SELECTED EXTRACT:
::::::::
The Securities and Exchange Commission approved two proposals to alter trading curbs meant to curtail volatility in the U.S. stock market.

The regulator approved a system known as limit-up/limit- down that prevents trades at prices outside a specified band, according to a statement on the SEC website yesterday. It also backed changes to broader circuit breakers instituted after the 1987 market crash that halt exchange-listed securities in U.S. markets during periods of volatility. Both programs will be implemented on Feb. 4 for a one-year pilot period.

All U.S. stock trading will halt when the Standard & Poor’s 500 Index falls 7 percent.

U.S. stock exchanges and the Financial Industry Regulatory Authority, which oversees more than 4,400 brokers, introduced curbs for individual stocks after the May 2010 rout known as the flash crash to halt shares when they rise or fall at least 10 percent in five minutes. Exchanges asked for permission 13 months ago to test the limit-up/limit-down system and updated their proposal on May 24.

“Limit-up/limit-down will make incremental but material improvements to the single-stock circuit breaker plan,” Jamie Selway, head of liquidity management at New York-based Investment Technology Group Inc., said in a phone interview. “Halts won’t go off for goofy reasons as much as they have in the past and limit-up/limit-down will work a lot better in the context of a flash crash. The marketwide circuit breaker changes also provide helpful improvements to the legacy approach.”

Flash Crash
By the time the updated programs are in place, almost three years will have passed since the flash crash. Selway said the SEC took too long to approve the changes.

“The initiatives we approved are the product of a significant effort to devise a sophisticated, yet workable and effective way to protect our markets from excessive volatility,” SEC Chairman Mary Schapiro said in the statement. “In today’s complex electronic markets, we need an automated and appropriately calibrated way to pause or limit trading if prices move too far too fast.”

Under the limit-up/limit-down system, which will replace the current practice of immediate halts when prices for individual securities become volatile, trades won’t be allowed to take place more than a specified percentage above or below the average price over the preceding five-minute period. If trading isn’t able to occur within the price band for more than 15 seconds, a five-minute halt will ensue, the SEC said.

Price Bands
Each stock will be allowed to move a certain percentage from its five-minute average, with the amount varying based on its closing price the prior day.

The price band will be 5 percent above and below for stocks higher than $3 in the Standard & Poor’s 500 Index (SPX) and Russell 1000 Index and a group of about 430 exchange-traded products, the SEC said. It will be 10 percent for other securities higher than $3. Those between 75 cents and $3 can move up to 20 percent, while those less than 75 cents can move the lesser of 75 percent or 15 cents.

The plan will be implemented in two phases. It will initially apply to S&P 500 and Russell 1000 stocks and the group of ETPs, with price bands calculated from 9:45 a.m. New York time until 3:30 p.m. The second phase, which will start six months later, will operate from the start of trading at 9:30 a.m. until the close at 4 p.m. and apply to all securities.
::::::::
AVAILABLE DATA:
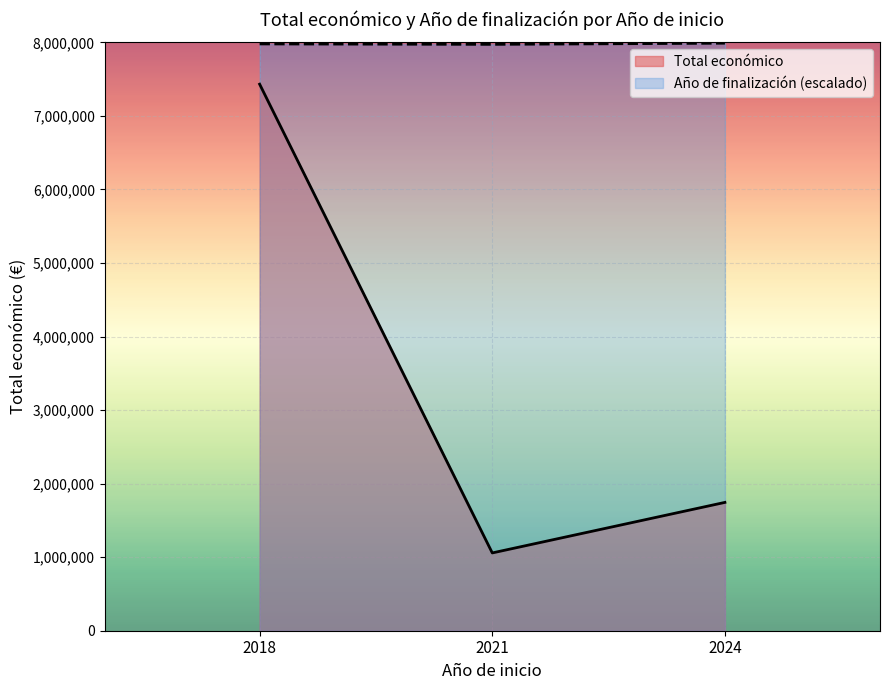

What is the sum of the Año de finalización (escalado) values at 2021 and 2024?

15960591.1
::::::::
PROMPT:
Could you reproduce the passage of the article on the SEC's trading curbs between "The regulator approved" and "proposal on May 24.", inclusive? The material plays no part in this.

RESPONSE BOX:
The regulator approved a system known as limit-up/limit- down that prevents trades at prices outside a specified band, according to a statement on the SEC website yesterday. It also backed changes to broader circuit breakers instituted after the 1987 market crash that halt exchange-listed securities in U.S. markets during periods of volatility. Both programs will be implemented on Feb. 4 for a one-year pilot period.

All U.S. stock trading will halt when the Standard & Poor’s 500 Index falls 7 percent.

U.S. stock exchanges and the Financial Industry Regulatory Authority, which oversees more than 4,400 brokers, introduced curbs for individual stocks after the May 2010 rout known as the flash crash to halt shares when they rise or fall at least 10 percent in five minutes. Exchanges asked for permission 13 months ago to test the limit-up/limit-down system and updated their proposal on May 24.